» Exercise description
Copy out the material below word for word, from the line containing "Assume keys to" down through the line containing "Be careful when", and nothing else.

» The data
━━━━━━
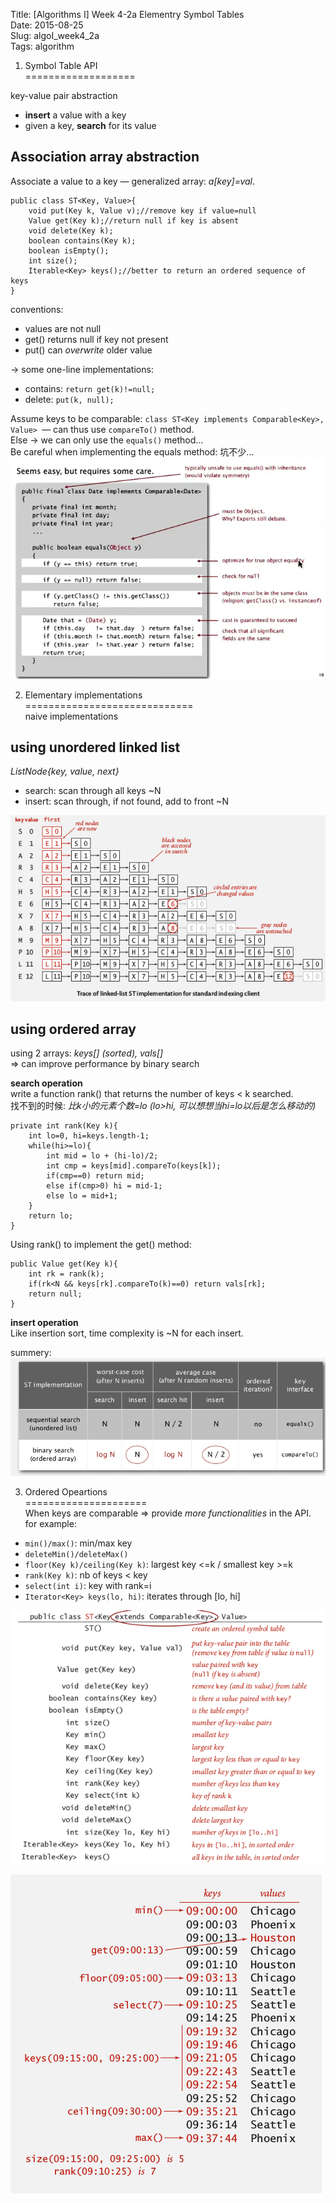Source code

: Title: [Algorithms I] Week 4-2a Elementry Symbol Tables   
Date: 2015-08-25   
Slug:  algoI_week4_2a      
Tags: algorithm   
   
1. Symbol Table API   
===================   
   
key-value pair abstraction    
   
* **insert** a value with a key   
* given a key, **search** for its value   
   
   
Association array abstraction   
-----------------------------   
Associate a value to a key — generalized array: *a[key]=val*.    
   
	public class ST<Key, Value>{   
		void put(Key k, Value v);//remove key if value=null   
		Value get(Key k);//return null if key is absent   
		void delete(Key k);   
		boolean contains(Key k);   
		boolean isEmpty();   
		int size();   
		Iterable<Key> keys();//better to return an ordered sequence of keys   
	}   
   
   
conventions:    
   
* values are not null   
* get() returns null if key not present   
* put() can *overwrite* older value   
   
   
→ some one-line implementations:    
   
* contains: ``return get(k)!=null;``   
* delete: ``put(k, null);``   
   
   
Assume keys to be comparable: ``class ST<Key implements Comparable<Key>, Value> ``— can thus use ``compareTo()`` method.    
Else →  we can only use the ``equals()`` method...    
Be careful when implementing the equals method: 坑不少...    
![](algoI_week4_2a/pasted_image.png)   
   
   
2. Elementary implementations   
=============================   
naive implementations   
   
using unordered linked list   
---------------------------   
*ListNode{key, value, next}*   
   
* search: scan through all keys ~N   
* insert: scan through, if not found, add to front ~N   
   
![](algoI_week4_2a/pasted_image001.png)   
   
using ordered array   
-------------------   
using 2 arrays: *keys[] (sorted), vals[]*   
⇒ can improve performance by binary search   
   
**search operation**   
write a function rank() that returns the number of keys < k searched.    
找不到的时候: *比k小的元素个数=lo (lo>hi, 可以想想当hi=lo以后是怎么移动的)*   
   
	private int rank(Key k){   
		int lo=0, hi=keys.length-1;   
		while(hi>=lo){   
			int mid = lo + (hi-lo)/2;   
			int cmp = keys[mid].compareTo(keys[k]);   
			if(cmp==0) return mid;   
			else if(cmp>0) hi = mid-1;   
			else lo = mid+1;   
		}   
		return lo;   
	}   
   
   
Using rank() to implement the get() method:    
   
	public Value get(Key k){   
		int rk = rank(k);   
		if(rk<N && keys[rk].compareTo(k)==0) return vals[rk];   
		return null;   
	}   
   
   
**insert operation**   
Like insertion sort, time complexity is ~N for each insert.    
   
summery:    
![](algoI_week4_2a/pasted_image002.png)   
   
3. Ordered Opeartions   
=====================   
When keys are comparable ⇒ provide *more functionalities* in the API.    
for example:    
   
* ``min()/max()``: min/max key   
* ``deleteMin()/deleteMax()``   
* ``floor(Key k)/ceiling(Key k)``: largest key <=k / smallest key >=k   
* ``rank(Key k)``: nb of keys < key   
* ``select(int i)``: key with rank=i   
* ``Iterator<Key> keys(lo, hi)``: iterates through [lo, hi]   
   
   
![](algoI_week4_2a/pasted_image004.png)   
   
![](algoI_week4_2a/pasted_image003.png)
━━━━━━
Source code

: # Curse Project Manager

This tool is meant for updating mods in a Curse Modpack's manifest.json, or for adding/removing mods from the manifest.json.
━━━━━━
» The answer
Assume keys to be comparable: ``class ST<Key implements Comparable<Key>, Value> ``— can thus use ``compareTo()`` method.    
Else →  we can only use the ``equals()`` method...    
Be careful when implementing the equals method: 坑不少...    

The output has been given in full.